ReplyDeleteIndeed, there really isn’t any theology at all in the report. It is instead all about different views of the Covenant from an institutional perspective. (One is hard pressed to see anything of what one would conventionally call ecclesiology in this.) This is where context comes in. Obviously some members view the Covenant as a sincere attempt to move the Communion beyond the current conflicts and to manage conflicts better in the future.

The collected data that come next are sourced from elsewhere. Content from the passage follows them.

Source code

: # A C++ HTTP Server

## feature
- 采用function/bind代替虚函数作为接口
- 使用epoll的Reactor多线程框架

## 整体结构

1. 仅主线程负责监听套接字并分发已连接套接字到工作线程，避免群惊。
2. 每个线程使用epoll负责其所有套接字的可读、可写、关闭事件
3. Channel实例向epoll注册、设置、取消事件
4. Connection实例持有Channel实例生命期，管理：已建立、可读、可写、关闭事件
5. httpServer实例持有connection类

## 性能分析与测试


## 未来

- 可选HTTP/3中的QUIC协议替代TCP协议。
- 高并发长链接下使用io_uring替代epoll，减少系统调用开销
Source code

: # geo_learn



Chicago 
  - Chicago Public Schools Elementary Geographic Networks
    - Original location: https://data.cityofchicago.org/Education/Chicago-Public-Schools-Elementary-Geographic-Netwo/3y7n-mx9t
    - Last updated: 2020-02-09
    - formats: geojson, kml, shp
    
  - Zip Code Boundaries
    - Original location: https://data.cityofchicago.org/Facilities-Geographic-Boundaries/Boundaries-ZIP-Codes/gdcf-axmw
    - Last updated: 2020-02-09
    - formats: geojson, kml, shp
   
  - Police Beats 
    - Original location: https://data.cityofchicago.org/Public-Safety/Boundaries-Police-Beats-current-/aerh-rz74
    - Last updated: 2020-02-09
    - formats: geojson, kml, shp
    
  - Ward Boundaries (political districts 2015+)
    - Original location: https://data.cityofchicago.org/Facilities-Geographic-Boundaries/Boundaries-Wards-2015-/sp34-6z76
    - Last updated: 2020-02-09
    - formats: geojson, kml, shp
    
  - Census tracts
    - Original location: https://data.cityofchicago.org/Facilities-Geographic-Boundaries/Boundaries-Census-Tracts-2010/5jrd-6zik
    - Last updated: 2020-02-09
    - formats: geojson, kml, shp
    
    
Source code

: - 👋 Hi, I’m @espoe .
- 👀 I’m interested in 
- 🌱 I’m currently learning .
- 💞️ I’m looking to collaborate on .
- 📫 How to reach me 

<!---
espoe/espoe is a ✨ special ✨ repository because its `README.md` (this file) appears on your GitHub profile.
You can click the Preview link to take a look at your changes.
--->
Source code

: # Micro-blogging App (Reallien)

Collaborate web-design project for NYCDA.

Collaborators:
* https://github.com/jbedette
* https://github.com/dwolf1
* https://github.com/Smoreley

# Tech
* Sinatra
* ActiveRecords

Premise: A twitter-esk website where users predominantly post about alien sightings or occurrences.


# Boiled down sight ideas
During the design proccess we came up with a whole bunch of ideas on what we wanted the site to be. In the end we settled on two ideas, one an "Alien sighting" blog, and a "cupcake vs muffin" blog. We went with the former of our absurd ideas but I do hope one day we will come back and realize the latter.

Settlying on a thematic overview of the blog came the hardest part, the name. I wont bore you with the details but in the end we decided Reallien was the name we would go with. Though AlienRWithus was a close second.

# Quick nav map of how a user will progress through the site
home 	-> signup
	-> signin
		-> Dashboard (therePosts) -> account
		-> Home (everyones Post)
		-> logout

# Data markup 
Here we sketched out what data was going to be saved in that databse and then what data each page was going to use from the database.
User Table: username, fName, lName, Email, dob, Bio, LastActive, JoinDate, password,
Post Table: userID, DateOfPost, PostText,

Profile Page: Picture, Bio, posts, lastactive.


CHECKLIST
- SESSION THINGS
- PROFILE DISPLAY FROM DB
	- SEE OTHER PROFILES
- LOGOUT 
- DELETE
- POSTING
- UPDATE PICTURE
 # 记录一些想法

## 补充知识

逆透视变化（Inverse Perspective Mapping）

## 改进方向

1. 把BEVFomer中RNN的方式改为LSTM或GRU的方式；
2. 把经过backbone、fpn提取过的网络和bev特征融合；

Others, no doubt, view the Covenant as a disingenuous attempt to stifle dissent in order to achieve political and theological supremacy over the Communion. It is not hard to see how such divergent perceptions could make it nearly impossible to produce a dispassionate theological analysis of the Covenant text.
The report as much as admits that adopting the Covenant is buying a pig in a poke. That the committee report is what it is suggests that, rather than bringing the Anglican Communion together, the Covenant can only tear the Communion apart.
As you say, the answer from the Anglican Church of Canada must be “no.”